» EXERCISE REQUIREMENTS: In the passage on PCOS and heart disease, why did the study select a group of young patients?

» EXTRACT TO READ:
━━━━━━━━
PCOS women represent an intriguing biological model illustrating hormonal effects on cardiovascular risk. In fact, several findings indicate a relationship between heart disease and PCOS, i.e. dyslipidemia (9), insulin resistance (3, 7), increased LVM, and diastolic dysfunction (48, 49). PCOS as a putative cause of CVD is, however, still questioned, because definitive data to demonstrate a direct influence of PCOS on heart disease are still lacking (50–52). On the basis of the multiple findings linking CVD with PCOS, we designed this prospective controlled study to investigate different variables affecting heart structure and function. We selected a group of young patients to exclude any role of long-standing undiagnosed PCOS and investigated the early phases of the disease. To better understand the role of increased BMI frequent in PCOS, we included a group of lean patients and controls. This would allow us to detect cardiac abnormalities not related to overweight and obesity.
━━━━━━━━
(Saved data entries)

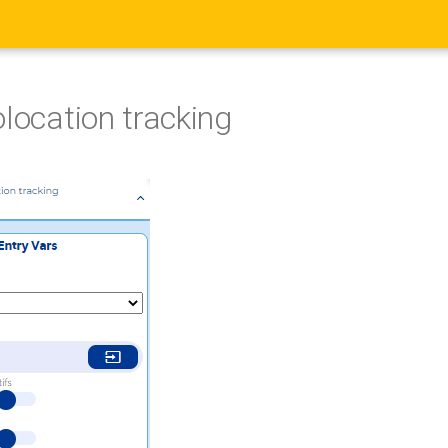
olocation tracking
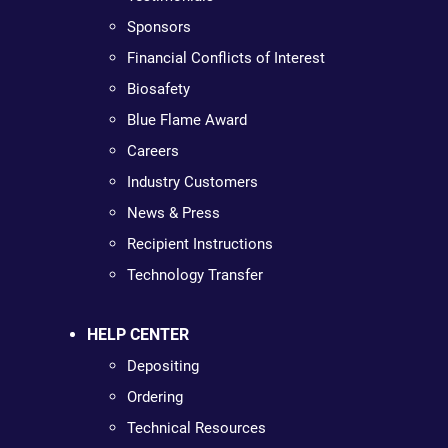
Sponsors
Financial Conflicts of Interest
Biosafety
Blue Flame Award
Careers
Industry Customers
News & Press
Recipient Instructions
Technology Transfer
HELP CENTER
Depositing
Ordering
Technical Resources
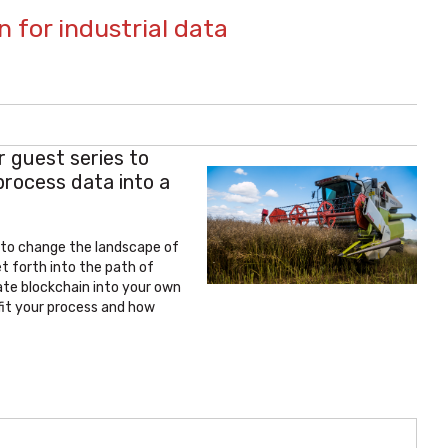
n for industrial data
r guest series to
process data into a
y to change the landscape of
t forth into the path of
ate blockchain into your own
fit your process and how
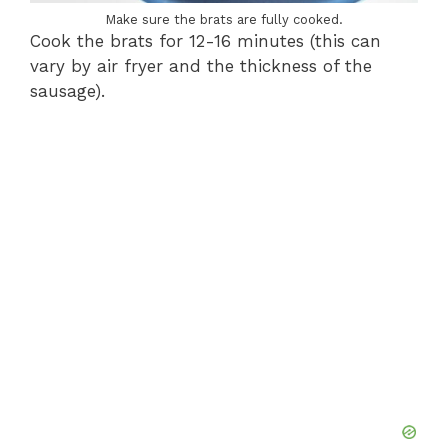
Make sure the brats are fully cooked.
Cook the brats for 12-16 minutes (this can
vary by air fryer and the thickness of the
sausage).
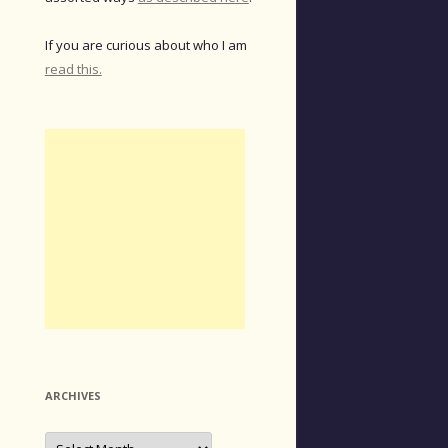
If you are curious about who I am
read this.
ARCHIVES
Archives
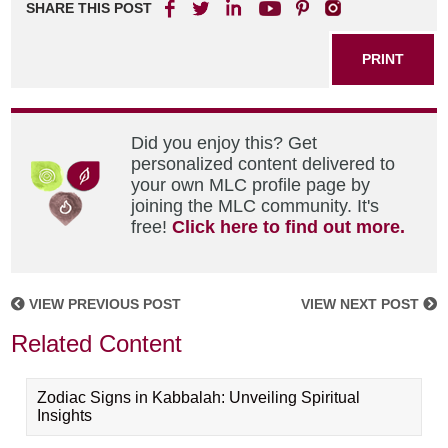
SHARE THIS POST
PRINT
Did you enjoy this? Get
personalized content delivered to
your own MLC profile page by
joining the MLC community. It's
free!
Click here to find out more.
VIEW PREVIOUS POST
VIEW NEXT POST
Related Content
Zodiac Signs in Kabbalah: Unveiling Spiritual
Insights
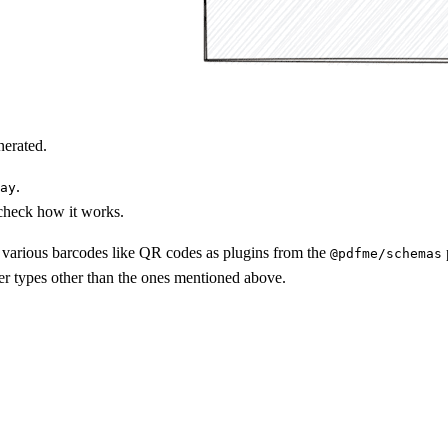
nerated.
.
ay
 check how it works.
d various barcodes like QR codes as plugins from the
@pdfme/schemas
er types other than the ones mentioned above.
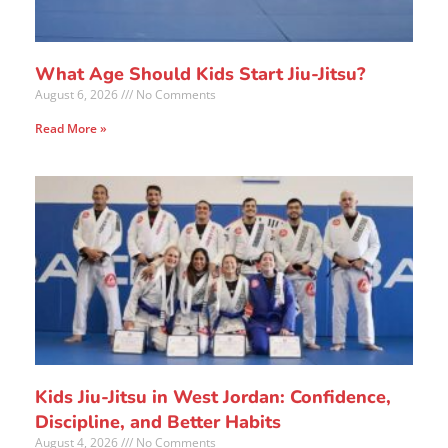
What Age Should Kids Start Jiu-Jitsu?
August 6, 2026
No Comments
Read More »
Kids Jiu-Jitsu in West Jordan: Confidence,
Discipline, and Better Habits
August 4, 2026
No Comments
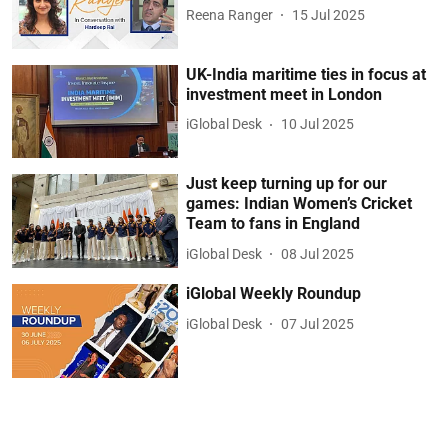
Reena Ranger
15 Jul 2025
UK-India maritime ties in focus at
investment meet in London
iGlobal Desk
10 Jul 2025
Just keep turning up for our
games: Indian Women’s Cricket
Team to fans in England
iGlobal Desk
08 Jul 2025
iGlobal Weekly Roundup
iGlobal Desk
07 Jul 2025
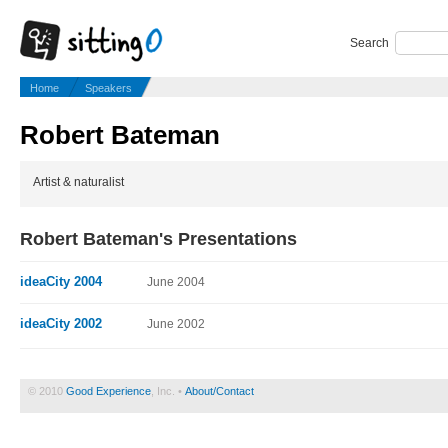
Search
Home
Speakers
Robert Bateman
Artist & naturalist
Robert Bateman's Presentations
ideaCity 2004
June 2004
ideaCity 2002
June 2002
© 2010
Good Experience
, Inc. •
About/Contact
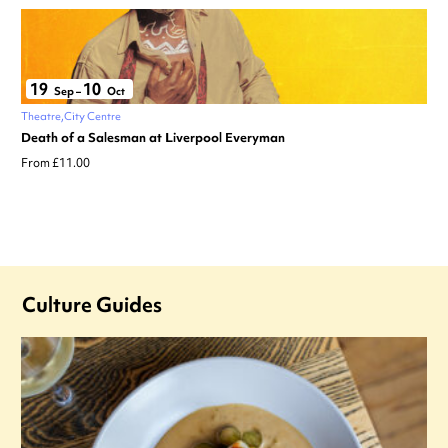
19
10
Sep
–
Oct
Theatre
City Centre
Death of a Salesman at Liverpool Everyman
From £11.00
Culture Guides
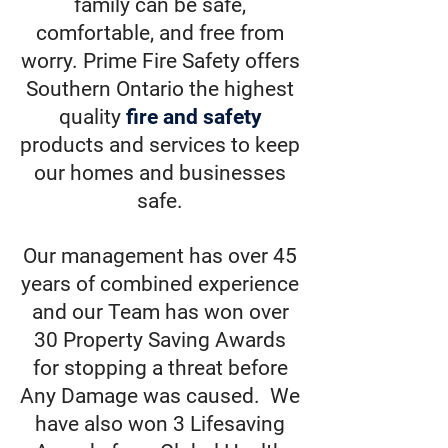
family can be safe,
comfortable, and free from
worry. Prime Fire Safety offers
Southern Ontario the highest
quality
fire and safety
products and services to keep
our homes and businesses
safe.
Our management has over 45
years of combined experience
and our Team has won over
30 Property Saving Awards
for stopping a threat before
Any Damage was caused. We
have also won 3 Lifesaving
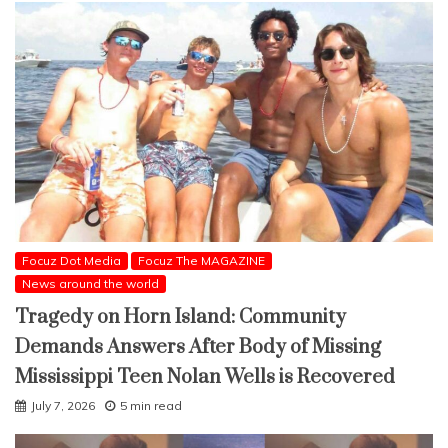
Focuz Dot Media
Focuz The MAGAZINE
News around the world
Tragedy on Horn Island: Community
Demands Answers After Body of Missing
Mississippi Teen Nolan Wells is Recovered
July 7, 2026
5 min read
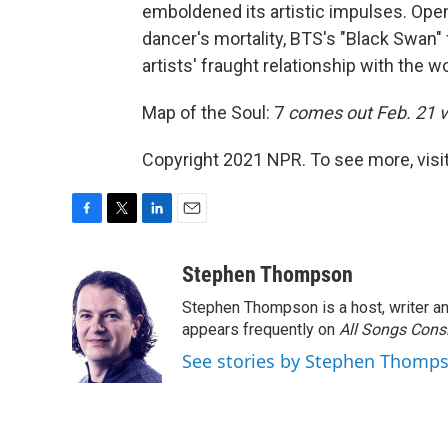
emboldened its artistic impulses. Ope
dancer's mortality, BTS's "Black Swan"
artists' fraught relationship with the 
Map of the Soul: 7
comes out Feb. 21 
Copyright 2021 NPR. To see more, visit
F
T
L
E
a
w
i
m
c
i
n
a
Stephen Thompson
e
t
k
i
Stephen Thompson is a host, writer 
b
t
e
l
o
e
d
appears frequently on
All Songs Cons
o
r
I
See stories by Stephen Thomp
k
n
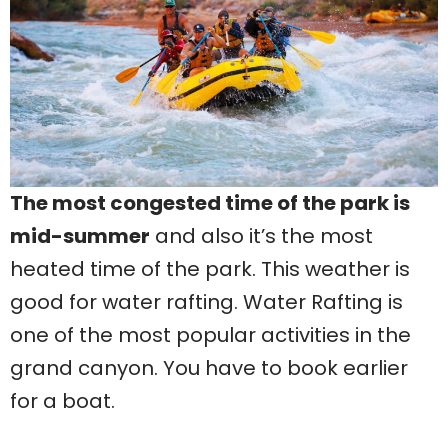
The most congested time of the park is
mid-summer
and also it’s the most
heated time of the park. This weather is
good for water rafting. Water Rafting is
one of the most popular activities in the
grand canyon. You have to book earlier
for a boat.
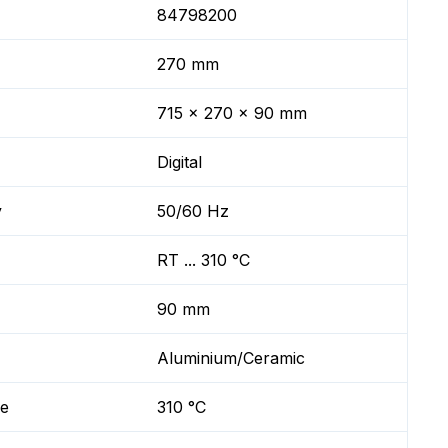
84798200
270 mm
715 x 270 x 90 mm
Digital
y
50/60 Hz
RT ... 310 °C
90 mm
Aluminium/Ceramic
re
310 °C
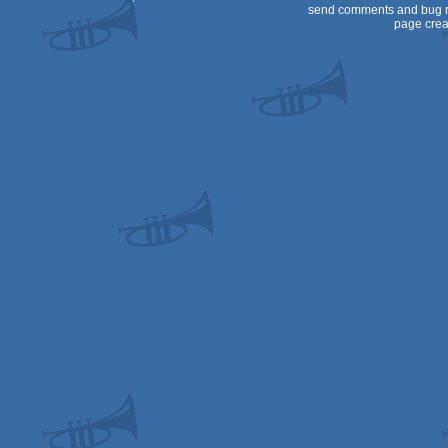
send comments and bug r
page crea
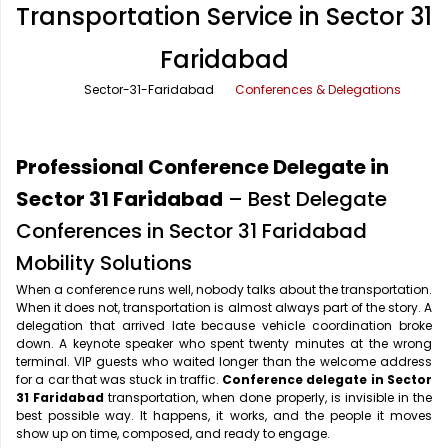
Transportation Service in Sector 31
Office Pick Up and Drop
Rishikesh Taxi Service
Faridabad
One Way Car Rental
Shimla Taxi Service
Sector-31-Faridabad
Conferences & Delegations
Outstation Cabs
Varanasi Taxi Service
Round Trip Car Rental
Vrindavan Taxi Service
Professional Conference Delegate in
Wedding Car Rental
Sector 31 Faridabad
– Best Delegate
Conferences in Sector 31 Faridabad
Mobility Solutions
When a conference runs well, nobody talks about the transportation.
When it does not, transportation is almost always part of the story. A
delegation that arrived late because vehicle coordination broke
down. A keynote speaker who spent twenty minutes at the wrong
terminal. VIP guests who waited longer than the welcome address
for a car that was stuck in traffic.
Conference delegate in Sector
31 Faridabad
transportation, when done properly, is invisible in the
best possible way. It happens, it works, and the people it moves
show up on time, composed, and ready to engage.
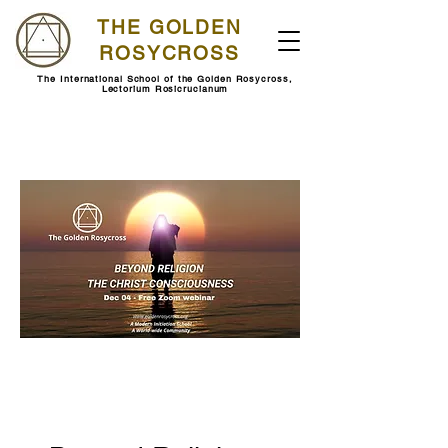
THE GOLDEN
ROSYCROSS
The International School of the Golden Rosycross,
Lectorium Rosicrucianum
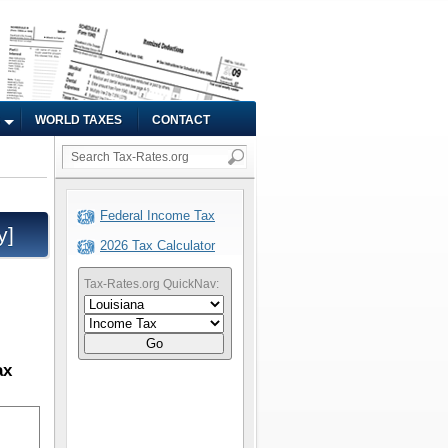
WORLD TAXES
CONTACT
Federal Income Tax
y]
2026 Tax Calculator
Tax-Rates.org QuickNav:
Go
ax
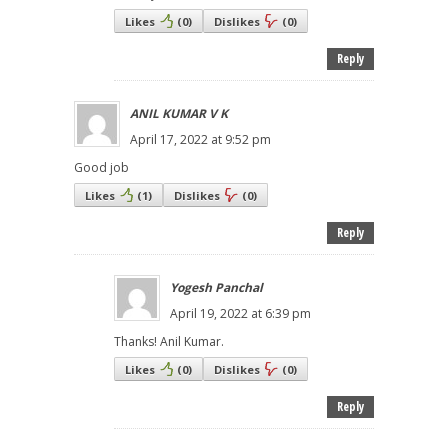
Likes
(
0
)
Dislikes
(
0
)
Reply
ANIL KUMAR V K
April 17, 2022 at 9:52 pm
Good job
Likes
(
1
)
Dislikes
(
0
)
Reply
Yogesh Panchal
April 19, 2022 at 6:39 pm
Thanks! Anil Kumar.
Likes
(
0
)
Dislikes
(
0
)
Reply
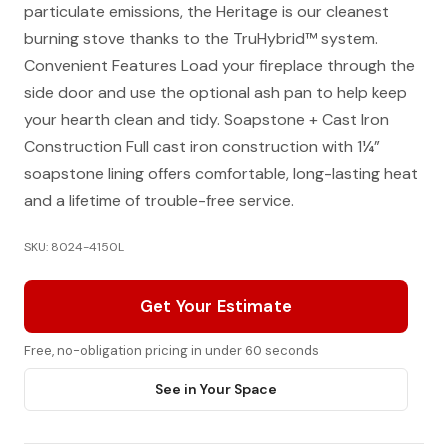
particulate emissions, the Heritage is our cleanest
burning stove thanks to the TruHybrid™ system.
Convenient Features Load your fireplace through the
side door and use the optional ash pan to help keep
your hearth clean and tidy. Soapstone + Cast Iron
Construction Full cast iron construction with 1¼”
soapstone lining offers comfortable, long-lasting heat
and a lifetime of trouble-free service.
SKU: 8024-4150L
Get Your Estimate
Free, no-obligation pricing in under 60 seconds
See in Your Space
━━━━━━━━
» FINAL ANSWER: To exclude any role of long-standing undiagnosed PCOS and to investigate the early phases of the disease.